I'm a bit behind. I have an old series 2 TIVO, upgraded to two disks (and about 400GB?) (upgraded using WeaKnees accessories, but an OEM drive.)

Then, some time ago, I purchased a TIVO HD (TCD652160) with 1TB drive from WeaKnees.) It has been languishing in its box :-(

Is there a way to move the recordings from the old TIVO drives to the new TIVO? I'm hoping for something much faster than "copy over network to PC, then from PC back to new TIVO"; perhaps involving "put the old drive and the new drive in a x86 box, boot a linux rescue CD, and copy all the files from xxx to yyy." (I have plenty of spare x86 boxes lying around, and I'm not concerned about moving disks in and out of them.)


----------



## ThAbtO (Apr 6, 2000)

Transferring is the only way to copy over from TiVo to/from another Tivo/PC. Each tivo uses its own service numbers and media access keys to encode recordings.


----------



## unitron (Apr 28, 2006)

westfw said:


> I'm a bit behind. I have an old series 2 TIVO, upgraded to two disks (and about 400GB?) (upgraded using WeaKnees accessories, but an OEM drive.)
> 
> Then, some time ago, I purchased a TIVO HD (TCD652160) with 1TB drive from WeaKnees.) It has been languishing in its box :-(
> 
> Is there a way to move the recordings from the old TIVO drives to the new TIVO? I'm hoping for something much faster than "copy over network to PC, then from PC back to new TIVO"; perhaps involving "put the old drive and the new drive in a x86 box, boot a linux rescue CD, and copy all the files from xxx to yyy." (I have plenty of spare x86 boxes lying around, and I'm not concerned about moving disks in and out of them.)
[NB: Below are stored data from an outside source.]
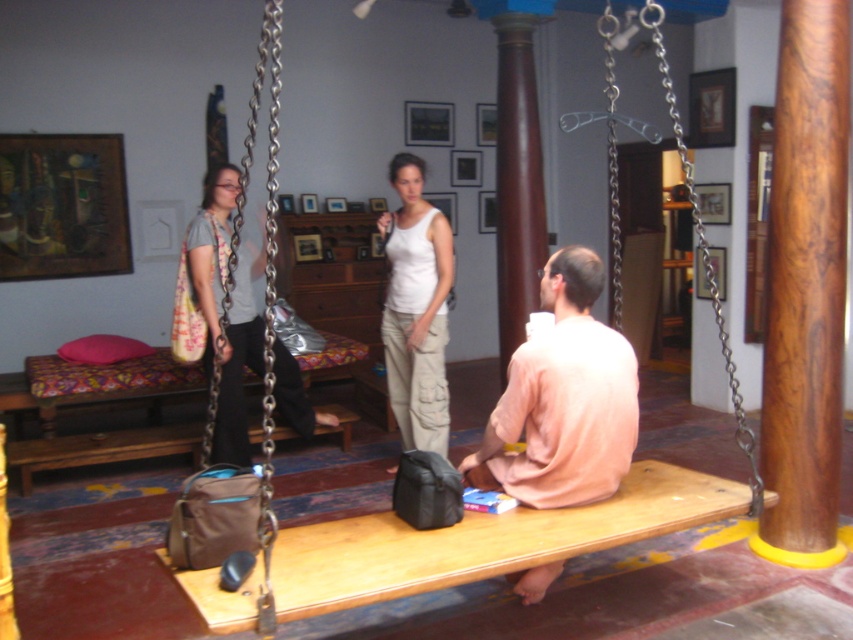
Does white cotton tank top at center have a lesser width compared to matte gray shirt at left?

Correct, white cotton tank top at center's width is less than matte gray shirt at left's.

Is white cotton tank top at center wider than matte gray shirt at left?

No, white cotton tank top at center is not wider than matte gray shirt at left.

Find the location of `white cotton tank top at center`. white cotton tank top at center is located at coordinates point(416,308).

Measure the distance between point (605, 353) and camera.

They are 8.03 feet apart.

Can you confirm if light pink cotton shirt at center is shorter than matte gray shirt at left?

Indeed, light pink cotton shirt at center has a lesser height compared to matte gray shirt at left.

At what (x,y) coordinates should I click in order to perform the action: click on light pink cotton shirt at center. Please return your answer as a coordinate pair (x, y). The width and height of the screenshot is (853, 640). Looking at the image, I should click on (563, 400).

Is wooden swing at center positioned at the back of light pink cotton shirt at center?

No, it is not.

Does wooden swing at center have a lesser height compared to light pink cotton shirt at center?

Yes.

Where is `wooden swing at center`? wooden swing at center is located at coordinates (450, 548).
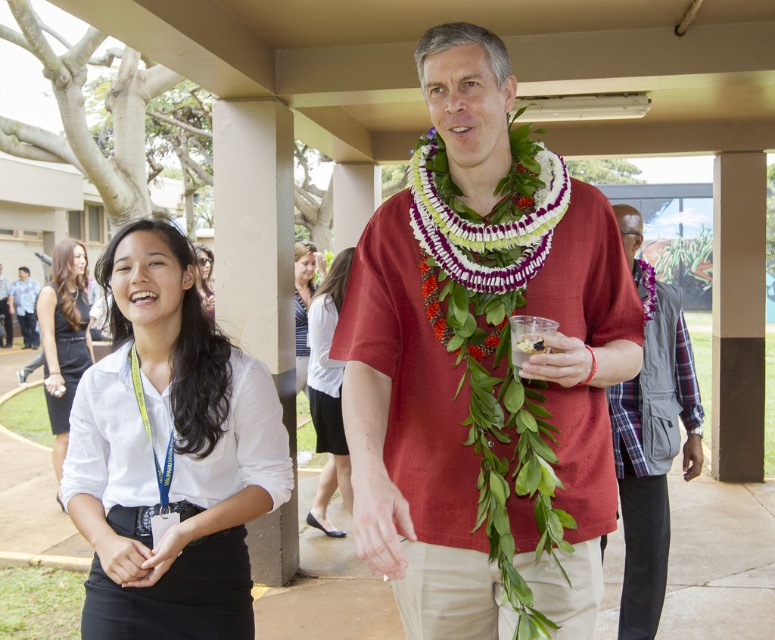
Question: Based on their relative distances, which object is nearer to the white cotton blouse at center?

Choices:
 (A) matte red shirt at center
 (B) striped fabric shirt at center
 (C) matte white shirt at center

Answer: (B)

Question: Does striped fabric shirt at center have a larger size compared to matte white shirt at center?

Choices:
 (A) no
 (B) yes

Answer: (A)

Question: Is matte red shirt at center smaller than white fabric shirt at center?

Choices:
 (A) yes
 (B) no

Answer: (B)

Question: Where is black dress at left located in relation to matte white shirt at center in the image?

Choices:
 (A) left
 (B) right

Answer: (B)

Question: Which point is closer to the camera?

Choices:
 (A) (2, 339)
 (B) (333, 486)
 (C) (195, 250)

Answer: (C)

Question: Which point is farther to the camera?

Choices:
 (A) (9, 282)
 (B) (33, 305)
 (C) (209, 320)
 (D) (486, 524)

Answer: (A)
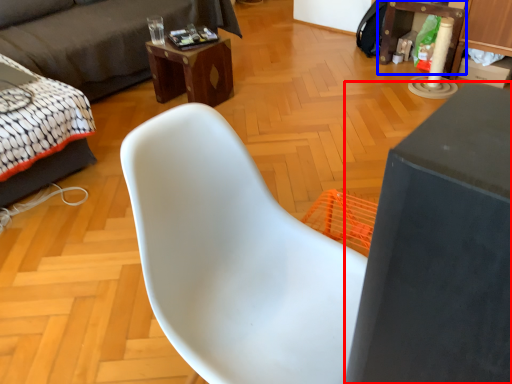
Question: Among these objects, which one is farthest to the camera, table (highlighted by a red box) or table (highlighted by a blue box)?

Choices:
 (A) table
 (B) table

Answer: (B)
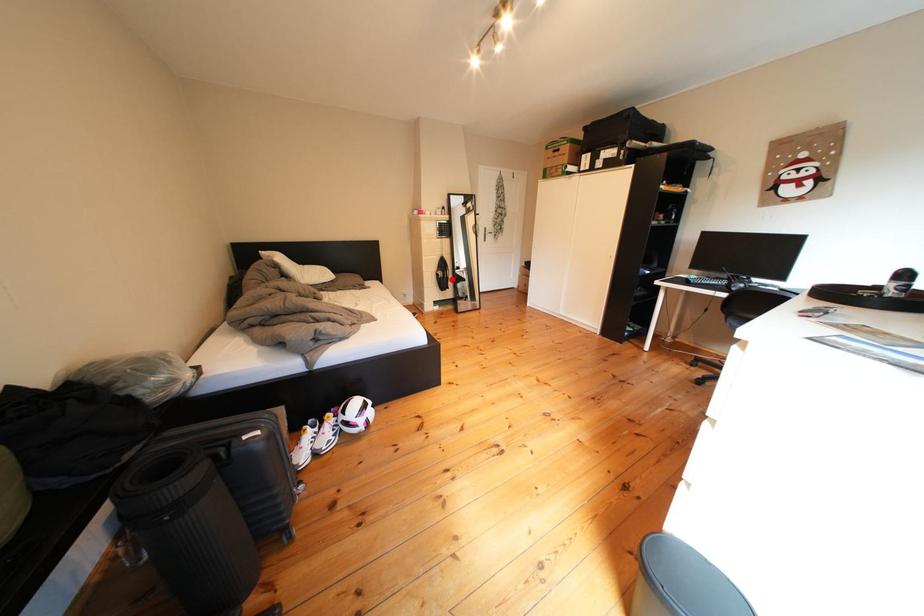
You can copy them (TiVo calls it transfer, but the original is left intact) either from TiVo to computer to TiVo, or from TiVo to TiVo.

Neither way is going to be as fast as you want it to be, or as fast as it would be if we were talking regular computer files.

The TiVo itself has to be involved, not just its drive.

Either way is going to require each TiVo has a subscription at the time of copy. If you use the computer as a man in the middle, you can have the S2 subbed, copy everything via TiVo Desktop to computer, which preserves almost all of the meta-data (like original record date), and then discontinue the sub, sub the HD, and copy back to it at your leisure.

Copying straight from TiVo to TiVo means having to have both subbed at the same time, and the copies all show up as having been recorded on the date of transfer.


----------